Almost any Auron fan wishes he weren't dead, or at least that he weren't Sent at the end of the story. It's a natural instinct to want to pen a story bringing him back, giving him a second chance, raging against that horrible moment when Yunalesca robbed him of his life. He was only what, 25?

Here is the dilemma. It is so tempting to want to give him that second chance, bring him back from the dead. We hate it when good characters die.

Yet part of the appeal of Sir Auron is that he's doomed and faces his fate calmly. "That is my story." "Don't stop. It's been long enough. This is your world now." Would we find him interesting if he weren't Unsent, if he survived the quest and retired to open a swordsmanship training school for disaffected monks? Probably we'd still like him, but it loses much of the tragic and romantic aspect of the character. It's like Boromir coming back in book three and saying, "psyche, it was only a flesh wound!"
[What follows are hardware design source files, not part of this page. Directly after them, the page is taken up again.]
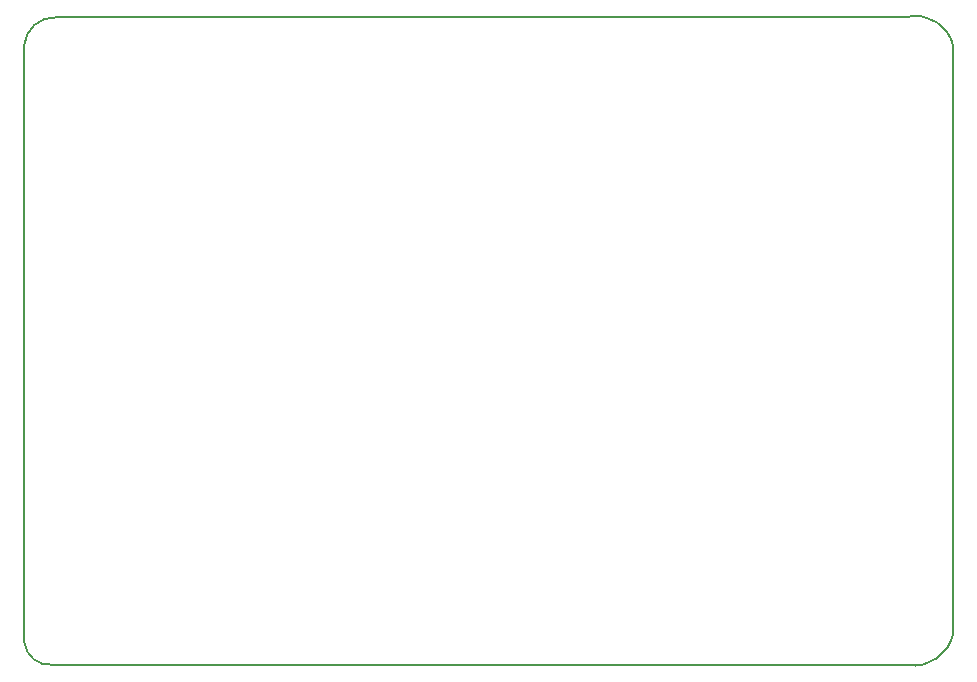
<source format=gbr>
%FSLAX23Y23*%
%MOIN*%
G04 EasyPC Gerber Version 15.0.4 Build 3016 *
%ADD16C,0.00500*%
X0Y0D02*
D02*
D16*
X3Y80D02*
G75*
G03X95Y4I84J9D01*
G01*
X2947*
G75*
G03X3100Y113I22J131*
G01*
X3100Y2065*
G75*
G03X2948Y2164I-126J-26*
G01*
X110Y2163*
G75*
G03X3Y2067I-6J-102*
G01*
Y80*
X0Y0D02*
M02*

</source>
Or, to put it in more general terms: one of the most common moves in fanfic is to resurrect well-loved characters who died in canon. Does that ever work? Or is it one of those mistakes like Mary Sue that one should resist?

Depth: 1

Date: 2006-03-28 02:06 pm (UTC)
From: [identity profile] wired-lizard.livejournal.com
As I don't know FF and you don't know the example I'd make, I'll just say in general: if the death was well-done, well-timed, and well-characterized, then it's disrespectful, as it were, to make an end run around it. (Particularly in a resurrection fic per se; AU's are more free to play around without messing things up, as it's not really canon as we know it anyway.) But if, in canon, it was kinda botched, not done particularly well, or especially if the death reeked of the writers getting a character out of the way for one reason or the other that had nothing to do with the actual story...then go for it. I say this because I've written a resurrection fic myself, albeit with some guilt--started writing it because the idea came insistently to me, because that's how I worked, but continued writing it (still haven't finished -.-;;;) because I realized that it allowed me to get right at the heart of a moral and characterization dilemma that the writers had chickened out of by killing off the character, which they did for a combination of story/continuity reasons and a moment of rather badly played tragedy.